Problem with DFSA State machines and Regex

Posted on January 1, 2013
Tags: algorithms

1 DFSA vs NDFSA

2 state machines are bad at the fine-grained level

stateDiagram-v2 s1 --> s2 : +1 s2 --> s1 : +2

In the above example, we dont keep track of what the total sum actually is.
The sum is the internal state(global context) and it is impossible to track.

3 Regex

regex are just state machines

Regular languages – the languages that regular expressions can recognise – are a proper subset of context-free languages, and the written form of s-expressions is context-free but not regular. So no regular expression can recognise the written form of an s-expression.

To see this consider a very tiny subset of s-expressions:

n = () | ( n)

So n consists of the set {(), (()), ((())), …}, where the number of left parens and right parens in each string are equal. Such a language can’t be recognised by a regular expression because you need to count parens.

not really but we could make an infinitely long state machine

stateDiagram-v2 s1 --> s2 : { s2 --> s3e : } s2 --> s3 : { s3 --> s4e : } s4e --> s4ee : } s3 --> s4 : { s4 --> s5e : } s5e --> s5ee : } s5ee --> s5eee: } s4 --> .. : ...

************

*Problem 1*.
Repeat the stretch of the post on state machines and regex from "In the above" through "impossible to track.".
*Problem 2*.
Rewrite the paragraph of the state machines and regex post that begins "Regular languages – the languages" in two shorter sentences, keeping its main facts.
*Problem 3*.
Continue the post on state machines and regex from its last line.
The entries after this point are separate material and not part of the post on state machines and regex.

*Information provided*.
************

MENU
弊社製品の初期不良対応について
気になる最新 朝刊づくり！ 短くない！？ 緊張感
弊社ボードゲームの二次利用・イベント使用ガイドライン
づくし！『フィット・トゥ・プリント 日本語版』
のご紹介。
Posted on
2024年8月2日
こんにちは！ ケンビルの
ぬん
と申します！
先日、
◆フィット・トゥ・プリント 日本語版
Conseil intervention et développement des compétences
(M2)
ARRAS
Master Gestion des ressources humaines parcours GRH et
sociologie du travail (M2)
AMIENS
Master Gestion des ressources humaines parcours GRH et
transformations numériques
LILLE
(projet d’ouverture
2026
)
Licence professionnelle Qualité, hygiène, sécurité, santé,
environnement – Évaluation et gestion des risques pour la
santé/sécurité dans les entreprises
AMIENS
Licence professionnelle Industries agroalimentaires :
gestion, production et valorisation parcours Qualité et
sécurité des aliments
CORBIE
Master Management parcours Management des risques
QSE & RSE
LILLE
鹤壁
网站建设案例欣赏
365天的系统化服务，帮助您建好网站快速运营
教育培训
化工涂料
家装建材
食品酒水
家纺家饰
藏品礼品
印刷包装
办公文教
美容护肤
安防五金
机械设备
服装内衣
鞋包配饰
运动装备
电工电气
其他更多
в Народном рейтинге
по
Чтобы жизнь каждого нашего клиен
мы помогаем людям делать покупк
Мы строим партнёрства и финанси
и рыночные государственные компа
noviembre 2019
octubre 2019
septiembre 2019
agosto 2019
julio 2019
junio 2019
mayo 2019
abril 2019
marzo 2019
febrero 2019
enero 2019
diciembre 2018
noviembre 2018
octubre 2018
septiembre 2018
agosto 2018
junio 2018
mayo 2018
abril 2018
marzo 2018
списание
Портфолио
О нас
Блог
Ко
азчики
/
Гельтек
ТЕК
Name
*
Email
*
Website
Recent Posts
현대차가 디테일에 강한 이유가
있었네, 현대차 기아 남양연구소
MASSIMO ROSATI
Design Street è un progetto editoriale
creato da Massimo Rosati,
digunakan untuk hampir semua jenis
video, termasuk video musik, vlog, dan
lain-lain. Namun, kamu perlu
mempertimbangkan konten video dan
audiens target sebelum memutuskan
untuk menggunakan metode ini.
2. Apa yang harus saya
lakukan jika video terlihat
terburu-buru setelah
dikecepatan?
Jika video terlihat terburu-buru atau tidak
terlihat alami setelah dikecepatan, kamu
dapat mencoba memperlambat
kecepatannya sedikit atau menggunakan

************

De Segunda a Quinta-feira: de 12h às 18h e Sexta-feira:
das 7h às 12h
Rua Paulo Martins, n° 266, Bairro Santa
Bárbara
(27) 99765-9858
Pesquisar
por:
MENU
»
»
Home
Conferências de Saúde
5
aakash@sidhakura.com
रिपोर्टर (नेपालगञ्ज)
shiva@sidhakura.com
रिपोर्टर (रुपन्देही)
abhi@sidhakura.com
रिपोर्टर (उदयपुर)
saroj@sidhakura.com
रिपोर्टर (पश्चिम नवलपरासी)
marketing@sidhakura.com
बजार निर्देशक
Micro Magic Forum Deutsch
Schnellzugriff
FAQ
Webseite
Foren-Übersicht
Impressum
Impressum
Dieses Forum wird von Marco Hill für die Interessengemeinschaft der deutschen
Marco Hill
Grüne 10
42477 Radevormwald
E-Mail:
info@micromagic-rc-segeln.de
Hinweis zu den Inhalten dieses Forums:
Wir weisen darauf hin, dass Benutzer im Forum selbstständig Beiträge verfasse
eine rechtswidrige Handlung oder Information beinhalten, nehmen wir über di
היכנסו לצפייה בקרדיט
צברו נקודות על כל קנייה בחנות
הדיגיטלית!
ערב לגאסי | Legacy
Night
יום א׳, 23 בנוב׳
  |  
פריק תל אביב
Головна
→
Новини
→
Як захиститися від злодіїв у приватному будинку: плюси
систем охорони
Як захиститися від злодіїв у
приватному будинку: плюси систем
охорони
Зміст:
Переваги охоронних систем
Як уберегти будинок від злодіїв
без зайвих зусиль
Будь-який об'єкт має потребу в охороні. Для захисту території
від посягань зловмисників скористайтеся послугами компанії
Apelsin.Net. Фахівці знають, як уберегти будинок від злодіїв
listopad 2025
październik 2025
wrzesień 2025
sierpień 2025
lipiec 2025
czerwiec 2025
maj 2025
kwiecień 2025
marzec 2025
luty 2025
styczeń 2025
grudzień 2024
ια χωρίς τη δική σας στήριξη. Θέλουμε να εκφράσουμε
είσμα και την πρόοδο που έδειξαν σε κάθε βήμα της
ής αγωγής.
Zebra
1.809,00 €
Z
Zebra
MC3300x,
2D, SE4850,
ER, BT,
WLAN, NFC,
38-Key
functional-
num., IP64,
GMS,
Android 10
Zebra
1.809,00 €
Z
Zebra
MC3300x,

************

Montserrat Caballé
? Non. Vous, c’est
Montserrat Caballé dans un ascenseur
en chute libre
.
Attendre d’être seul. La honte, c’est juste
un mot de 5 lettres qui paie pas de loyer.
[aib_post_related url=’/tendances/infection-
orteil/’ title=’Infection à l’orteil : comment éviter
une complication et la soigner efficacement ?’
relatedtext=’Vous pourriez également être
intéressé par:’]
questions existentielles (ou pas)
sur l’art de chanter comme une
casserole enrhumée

************

*Answer 1*.
In the above example, we dont keep track of what the total sum actually is.
The sum is the internal state(global context) and it is impossible to track.

*Answer 2*.
Regular expressions recognize only regular languages, which are a proper subset of context-free languages. Since the written form of s-expressions is context-free but not regular, no regular expression can recognize it.

*Answer 3*.
4 Chomsky Grammar and Regex

Chomsky hierarchy:

/-------------------------------------------\
|                                           |
|     Recursively enumerable languages      | Type 0
|                                           |
|   /-----------------------------------\   |
|   |                                   |   |
|   |    Context-sensitive languages    |   | Type 1
|   |                                   |   |
|   |   /---------------------------\   |   |
|   |   |                           |   |   |
|   |   |  Context-free languages   |   |   | Type 2
|   |   |                           |   |   |
|   |   |   /-------------------\   |   |   |
|   |   |   | Regular languages |   |   |   | Type 3
|   |   |   \-------------------/   |   |   |
|   |   \---------------------------/   |   |
|   \-----------------------------------/   |
\-------------------------------------------/

Example of what a grammar looks like:
A -> x B C where x is a terminal variable
Sentence -> Noun Verb

5 How is regex type 3?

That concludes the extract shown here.